What you should do: Take nothing but the lines from the one with "nose: (279, 365)" through the one with "left knee: (611, 537)" in the entries below, both ends kept, and return them exactly with pictures left out.

The data:
○ ○ ○ ○ ○ ○ ○

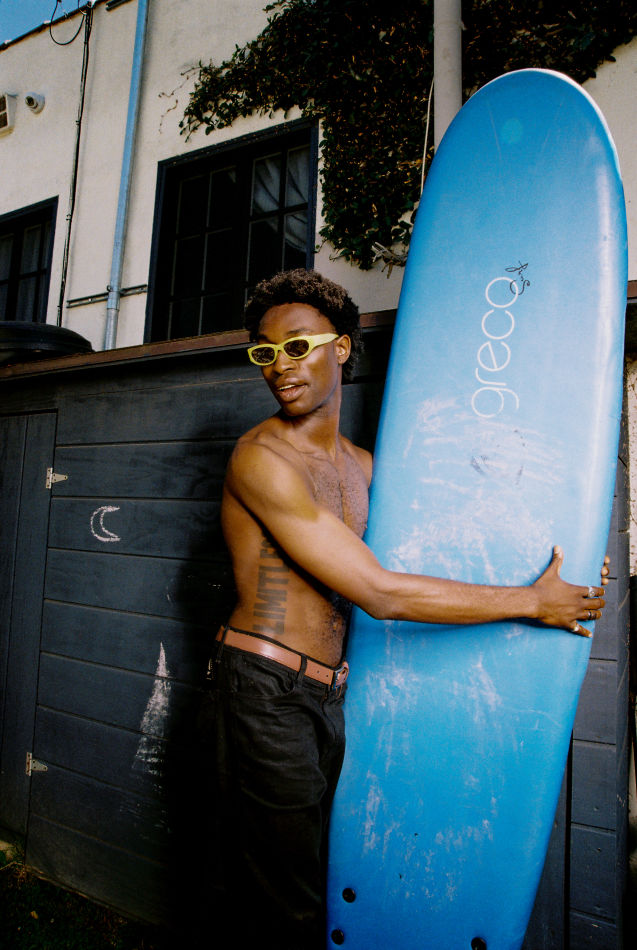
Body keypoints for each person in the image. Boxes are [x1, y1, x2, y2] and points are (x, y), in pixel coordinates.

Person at [200, 268, 608, 949]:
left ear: (341, 347)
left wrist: (572, 565)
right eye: (265, 352)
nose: (279, 365)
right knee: (284, 901)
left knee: (315, 876)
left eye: (296, 346)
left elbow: (455, 539)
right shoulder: (261, 459)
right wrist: (532, 603)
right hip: (262, 690)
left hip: (329, 692)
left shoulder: (363, 466)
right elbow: (379, 591)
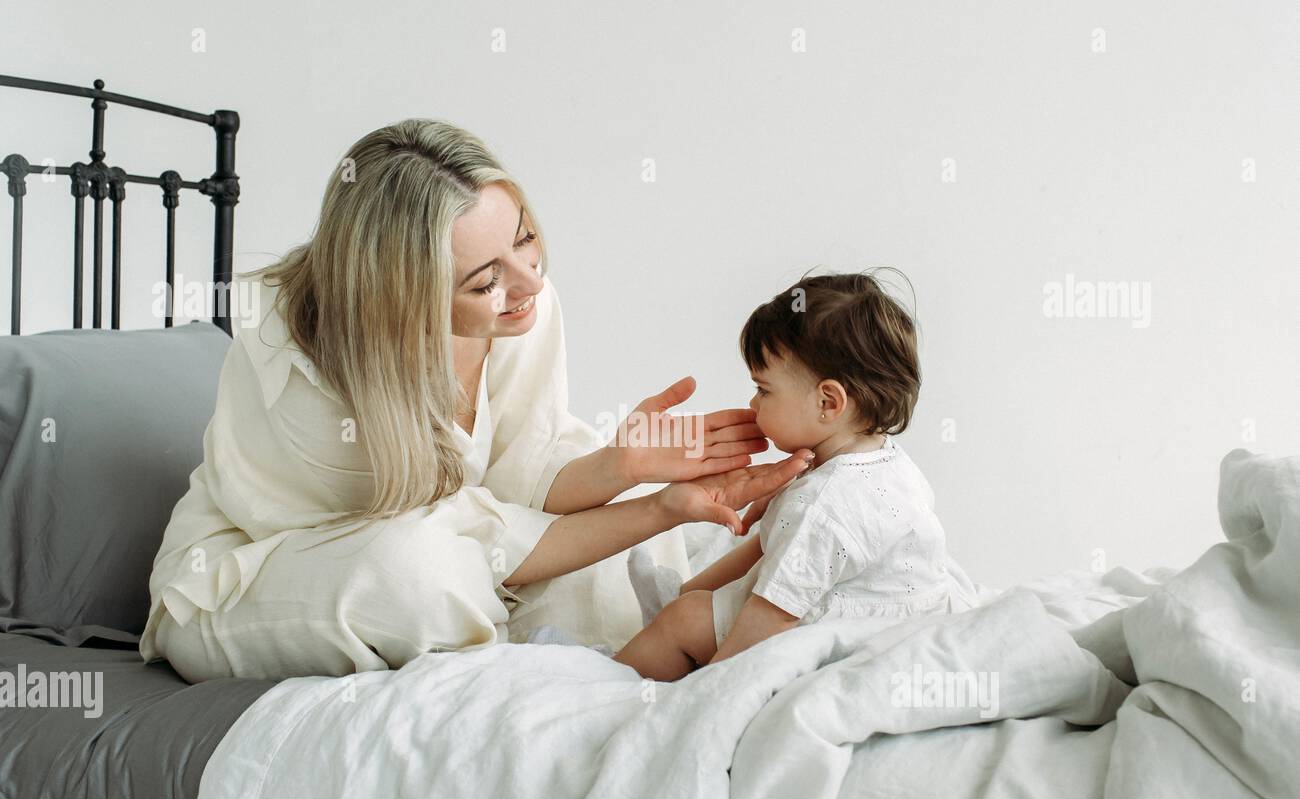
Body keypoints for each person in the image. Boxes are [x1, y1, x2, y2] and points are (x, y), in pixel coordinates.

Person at [139, 118, 808, 682]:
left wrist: (624, 471)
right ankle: (525, 698)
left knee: (611, 537)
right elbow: (474, 540)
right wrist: (658, 511)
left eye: (524, 239)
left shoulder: (521, 307)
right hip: (255, 579)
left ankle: (605, 680)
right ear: (403, 295)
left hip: (465, 543)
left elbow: (522, 477)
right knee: (419, 574)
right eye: (486, 280)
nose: (528, 284)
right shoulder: (302, 378)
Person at [616, 271, 979, 681]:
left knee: (684, 621)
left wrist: (711, 688)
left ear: (828, 401)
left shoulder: (824, 504)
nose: (753, 404)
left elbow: (771, 617)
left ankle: (612, 682)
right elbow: (771, 553)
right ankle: (678, 594)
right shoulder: (884, 460)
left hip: (855, 640)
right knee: (723, 583)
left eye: (764, 390)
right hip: (910, 615)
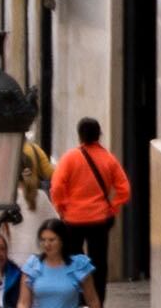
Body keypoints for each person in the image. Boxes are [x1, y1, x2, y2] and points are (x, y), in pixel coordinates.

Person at [48, 119, 131, 278]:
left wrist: (62, 207)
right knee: (99, 262)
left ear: (79, 136)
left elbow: (57, 186)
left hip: (73, 218)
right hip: (99, 218)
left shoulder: (69, 158)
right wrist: (112, 207)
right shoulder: (108, 159)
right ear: (99, 135)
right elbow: (124, 189)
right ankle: (97, 300)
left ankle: (79, 297)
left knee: (72, 260)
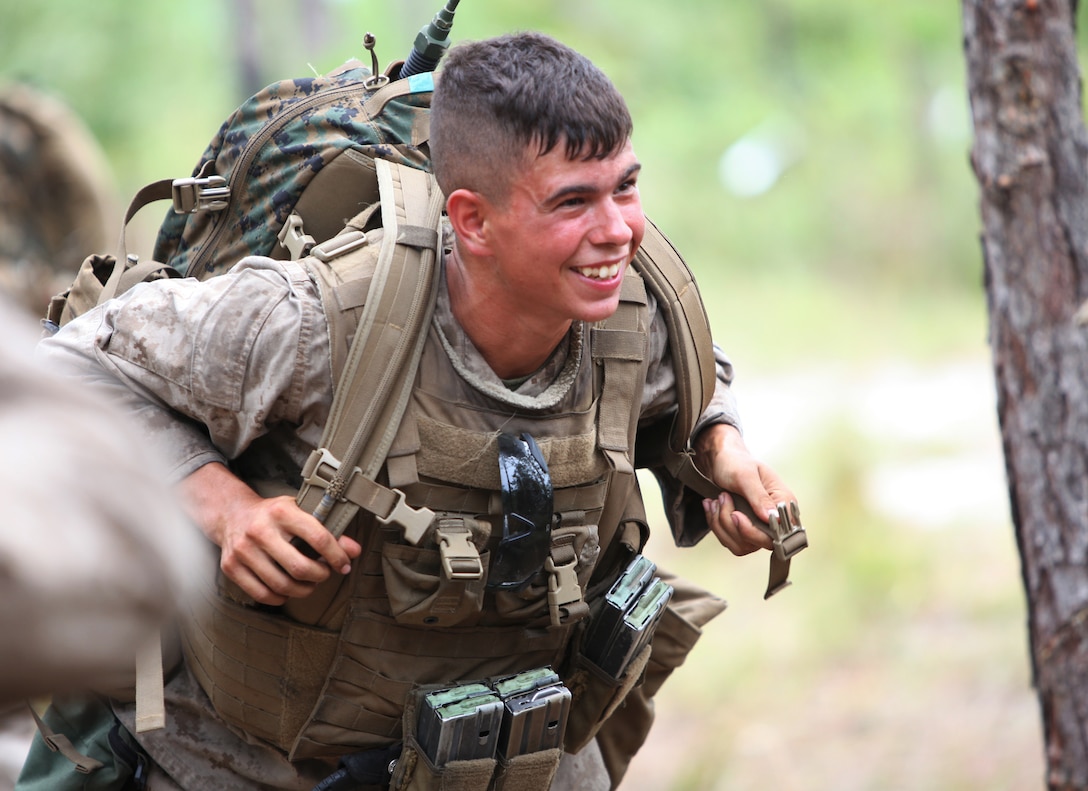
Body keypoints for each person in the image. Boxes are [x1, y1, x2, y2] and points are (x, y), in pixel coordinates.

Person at [22, 31, 795, 791]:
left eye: (625, 187)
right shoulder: (313, 325)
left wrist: (719, 451)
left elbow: (686, 386)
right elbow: (69, 367)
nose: (619, 232)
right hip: (257, 766)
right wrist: (221, 504)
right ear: (473, 220)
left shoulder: (632, 316)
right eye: (573, 202)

○ ○ ○ ○ ○ ○ ○

Answer to the problem:
nose: (279, 365)
right knee: (284, 901)
left knee: (315, 876)
left eye: (296, 346)
left elbow: (455, 539)
right shoulder: (261, 459)
right wrist: (532, 603)
right hip: (262, 690)
left hip: (329, 692)
left shoulder: (363, 466)
right elbow: (379, 591)
Body keypoints for each person in the image. Boxes are [x1, y1, x2, y2] and points are (x, y), in pixel coordinates.

Person at [139, 118, 808, 682]:
left wrist: (624, 471)
right ankle: (525, 698)
left knee: (611, 537)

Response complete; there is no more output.